Naples city guide

One of my Italian friends told me “Naples has a bad reputation”. But how can a city with the best pizza in the world have a bad reputation? “Pizza is good even when it’s bad”. It’s a universal truth that grew well beyond its meme origins. Even more so in 2020, which has been a year of discovery. I bet you discovered that you suddenly want to learn how to make pizza and sourdough bread. You watched all the tutorials on YouTube, went through countless recipes. Months later, your household is covered with flour and pieces of pizza dough. Surely, you’ve perfected your technique and you’re ready to invite test subjects over. It’s pizza party time. Everything is ready; the dough has been fermenting for almost a week. San Marzano tomatoes are in your food processor. You invested money into livestock so you can milk it and make your own Mozzarella. A custom-made wood-fired pizza oven is reaching its target temperature. The scene is set and you bake the pie. Guests are shaking with anticipation. One takes their first bite and you hear it: “Dogshit. Disgusting, but I’ll still eat it because it’s pizza”. That’s when you decided to go on a pilgrimage to Naples, as every Pizzaiolo should at least once in their life.

Sea coast of Naples and Mount Vesuvius

Mount Vesuvius, 15 km from Naples, is the only active volcano in continental Europe; the largest eruption, destroying the cities of Pompeii, Oplontis, Herculaneum, occurred on August 24, 79 AD

Some call Napoli the city of diabetes, where people would build homes from pizza if it only were architecturally possible. They somehow managed the traditional way using brick and mortar. All these old buildings with grandmas spying on everyone from balconies should be trademarked. Naples’ bad reputation comes from its core identity. It’s stuck in between. A “Maybe Town’, or “We’ll See Town”. No one can decide on anything. Crime is also a big deal in Naples. After all, Camorra originated in these parts. They were all about gambling and small-scale crime back in the 17th century. Modern Camorra is one of the major players in smuggling drugs into Europe. They keep close relations with various organizations all over the world. Don’t let that intimidate you, Naples might be messy and chaotic but it’s relatively safe.
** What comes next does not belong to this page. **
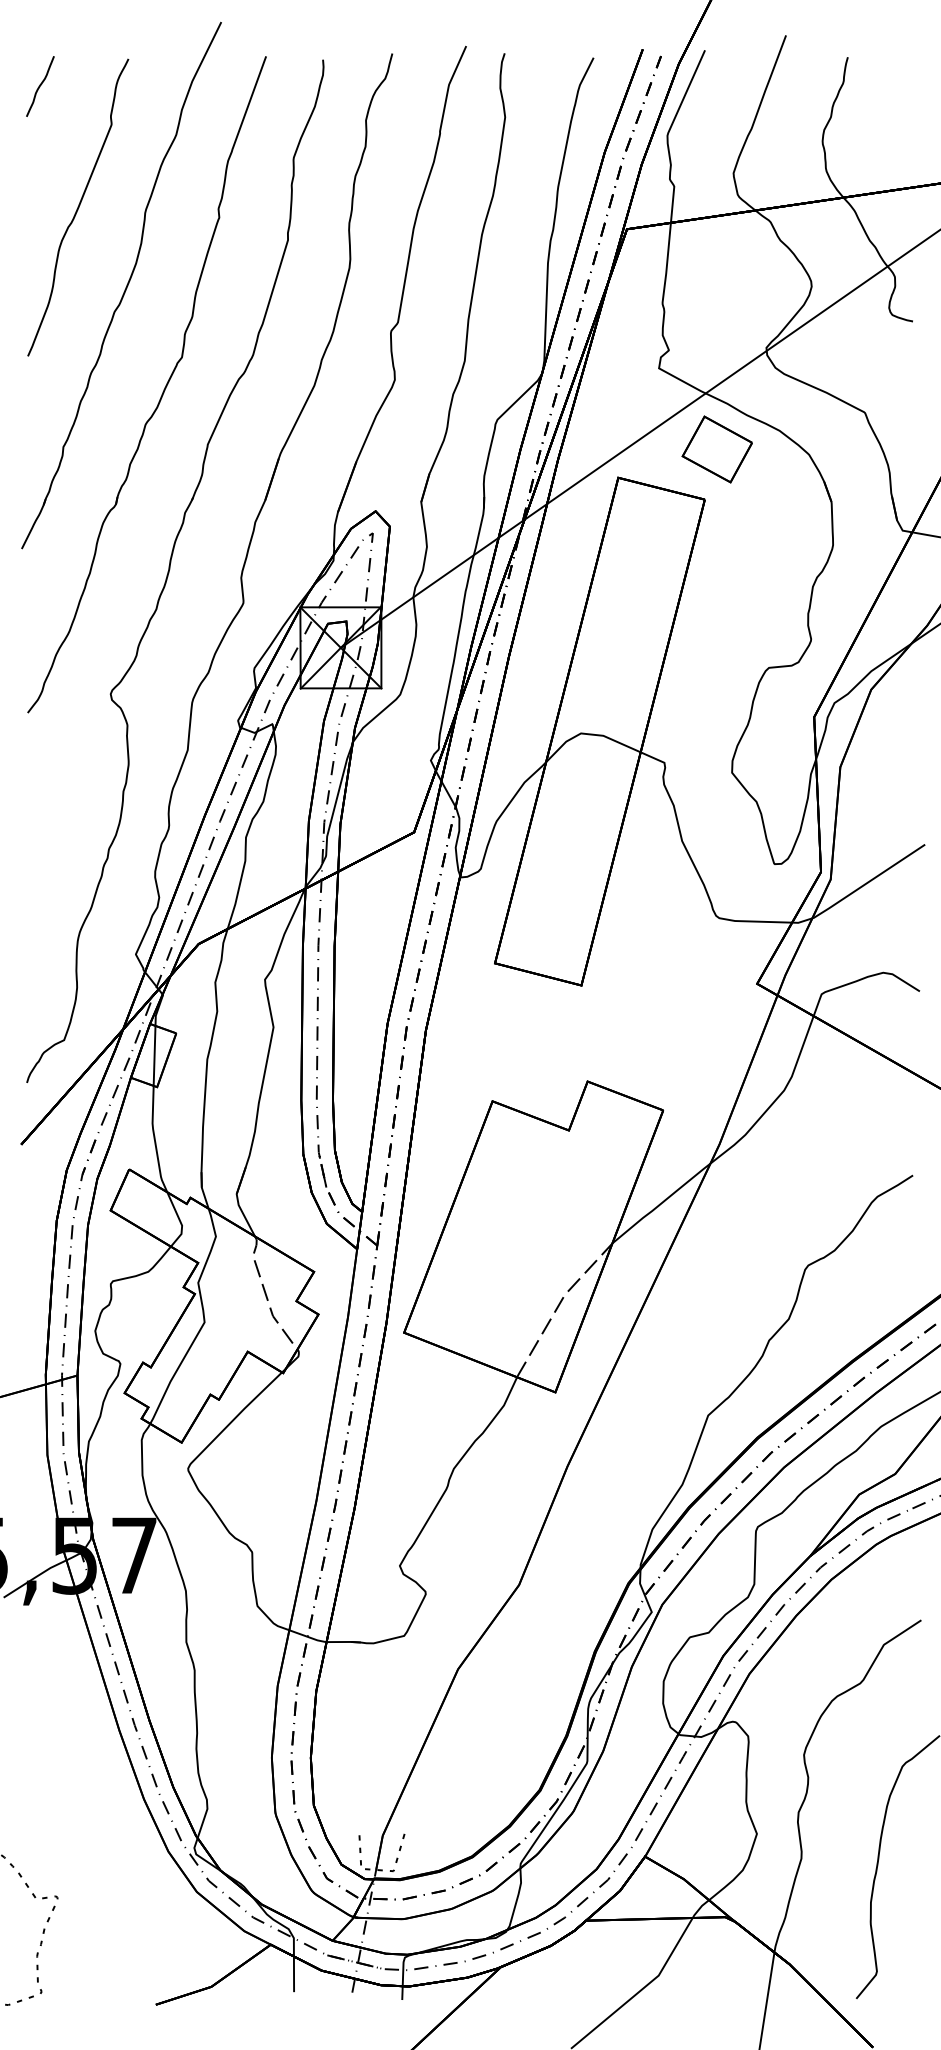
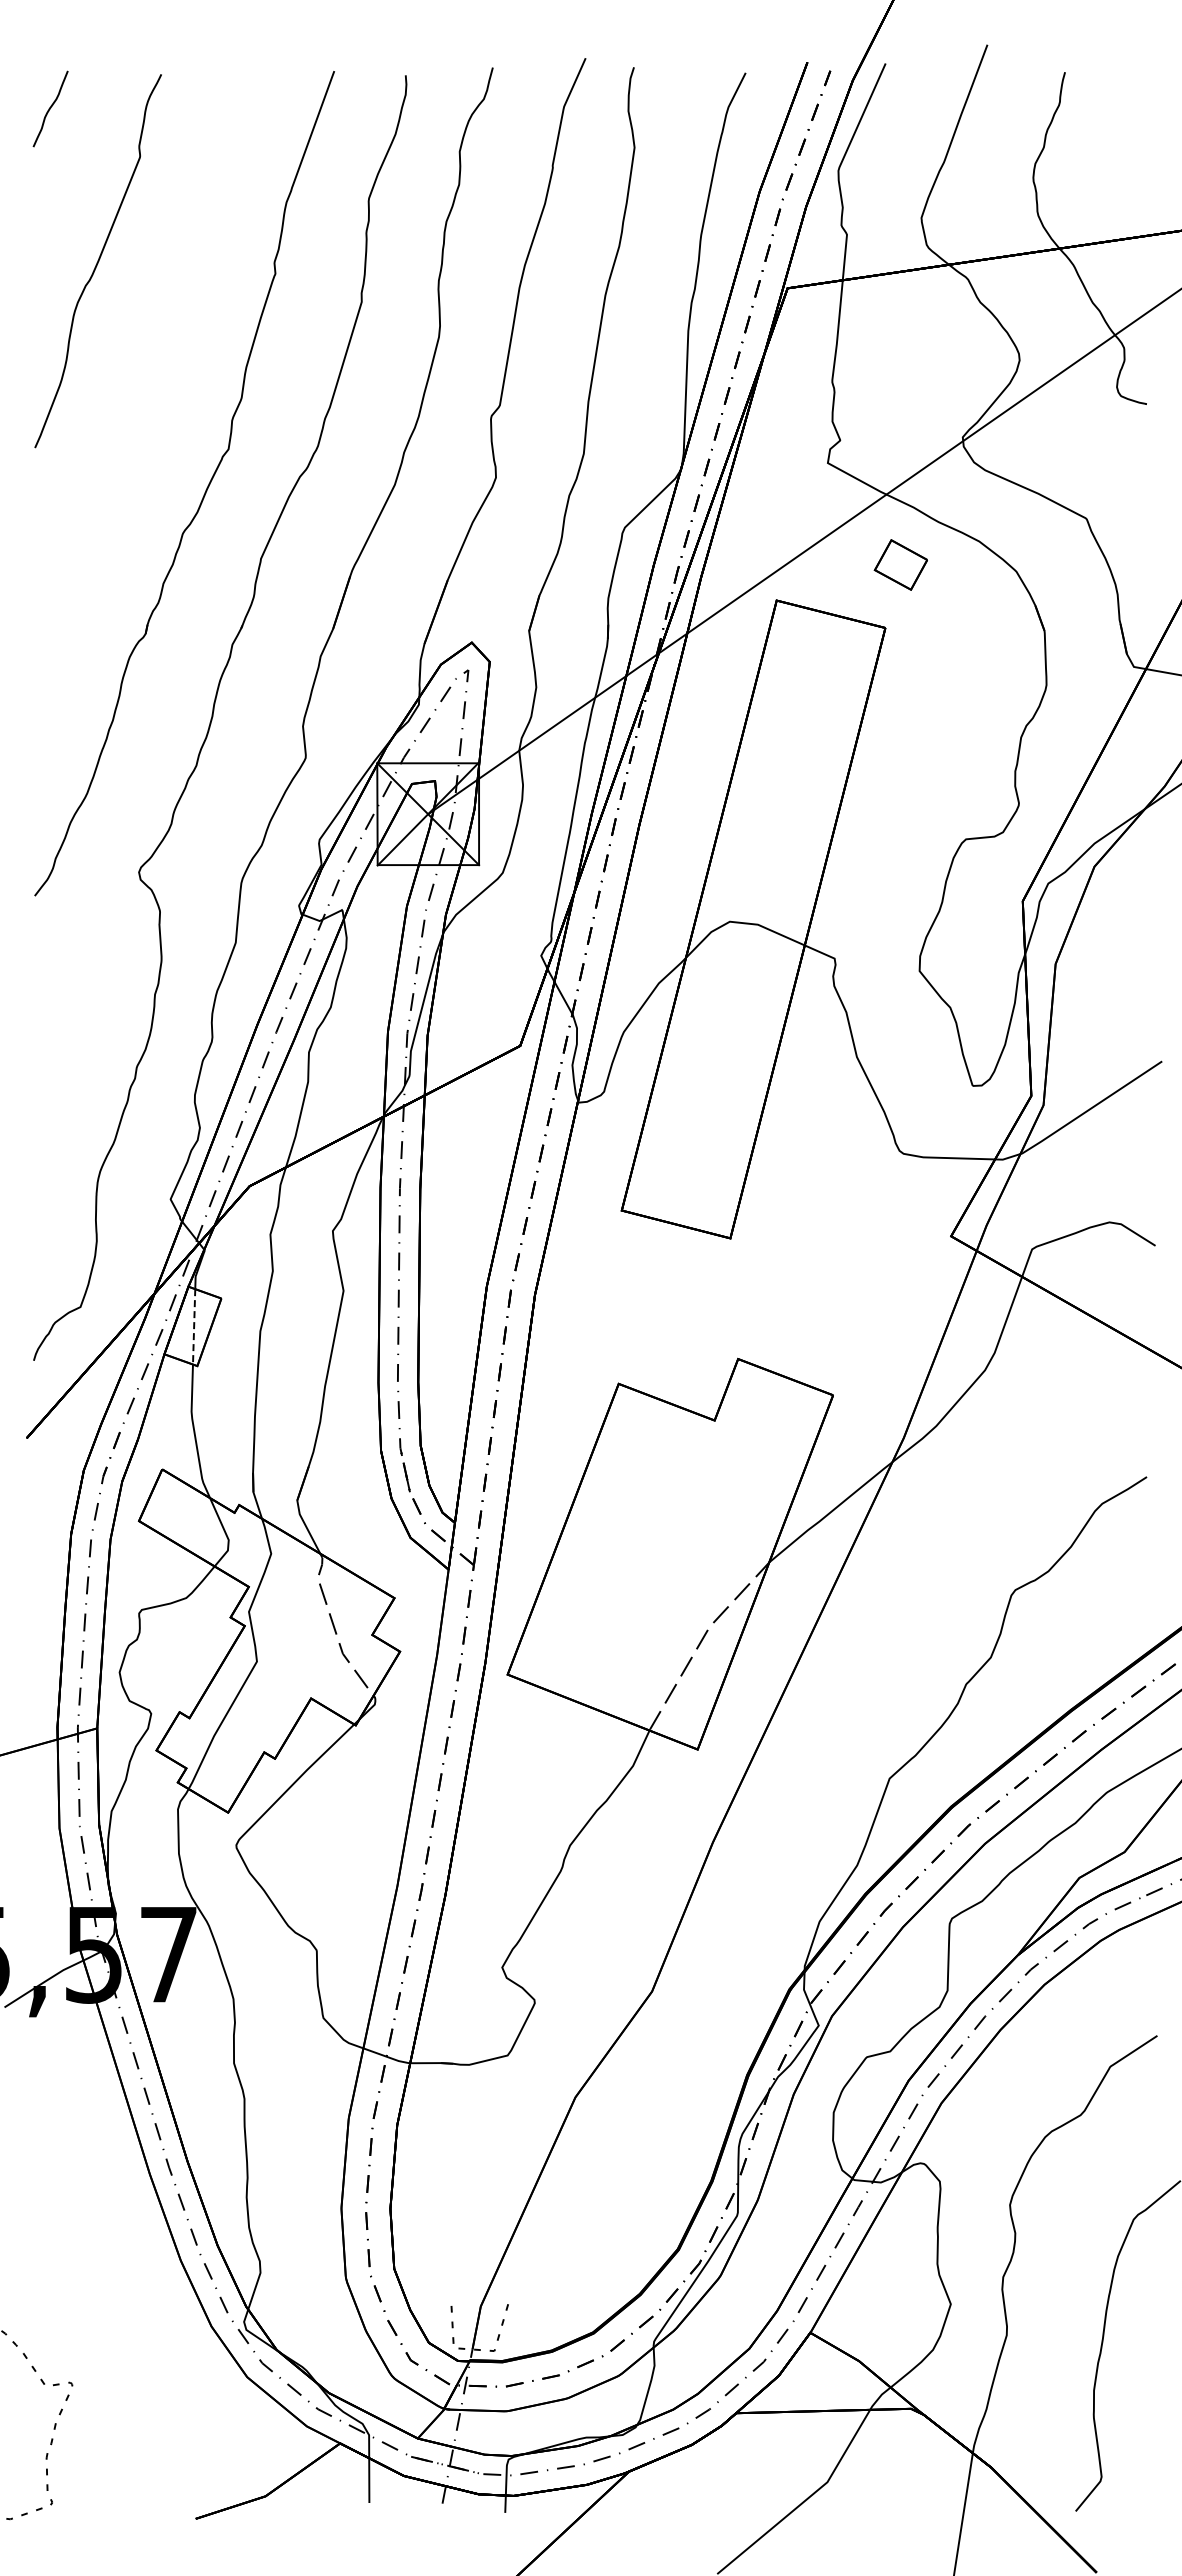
part: (126, 285) -> (158, 359), removed
part: (716, 449) -> (900, 564), size x0.6
line: (154, 1055) -> (194, 1326), solid -> dashed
Ironically, the most Neapolitan area of Naples is the Spanish Quarter. That’s where the locals get their pizza. I won’t include any spots, just look for the place with the longest line. I can, however, recommend a sfogliatelle spot. Nothing beats a flaky pastry filled with cream to go with an espresso. Sfogliatelle Attanasio is a legendary spot, but the competition is catching up quickly. There’s a market nearby with local fishermen selling their catch of the day. Try fried frutti di mare in a cone from one of the street vendors. Grab one and start walking, explore. It’s not one of those cities that go full tourist mode with a map and a list of things to see. Naples is to be experienced organically. Sure, there are the usual suspects: churches, cathedrals, piazzas, catacombs; all the typical Italian city staples. The most interesting stuff is underground. There are all sorts of caverns and some of them are even connected to the volcano. Ancient Greeks around the 4th century BC have dug some of the man-made tunnels. One of the newer ones served as a bomb shelter during the war. It’s filled with vintage cars for some reason. It’s so cool.

Amalfi city near Naples

Naples is only 60 km from the picturesque seaside town Amalfi; it is here that the famous limoncello liqueur is produced; the beauty of this place is indescribable: you have to pinch yourself to believe that everything you see is not a fairy tale, but reality!

Let’s get back on track with our pizza quest. What makes Naples so unique that it’s home to a UNESCO Cultural Heritage fast food? It’s not as much about the city but the whole region. Certain ingredients are a must for a pizza to be Neapolitan. The San Marzano tomatoes are one. This strain first emerged from the volcanic soil around Mount Vesuvius. It’s the volcano that destroyed Pompei, like in that horrible movie with Kit Harrington. I guess “entombed” is a better word as it was very well preserved under 6 meters of volcanic ash. It’s hard to imagine; so many people buried alive. Now that I think of it: it’s kind of macabre how some of the juiciest tomatoes grow on this soil. Oh well, at least most of the structures were left almost untouched. It provides amazing opportunities for archaeologists, if it only wasn’t for all the pesky tourists.

A special kind of Mozzarella is another key ingredient in Neapolitan pizza. Mozzarella di Bufala is processed from milk from a water buffalo, sort of a water-cow. Best take a short drive to the Agerola municipality and see how it’s traditionally made. It’s just outside of Naples and it could be the beginning of a beautiful trip along the Amalfi Coast. Charming towns along the coast built into rocky cliffs that somehow resemble PIZZA CRUST. Amalfi, Positano, and Cetara are all worth checking out. Driving from one city to another can also be quite the experience. Think about all those super narrow Italian streets and then imagine there’s raging see right below. It’s not for the faint of heart. “Tour-de-France-ing” on a bike could be an alternative. All that stamina could come in handy while working that pizza dough later.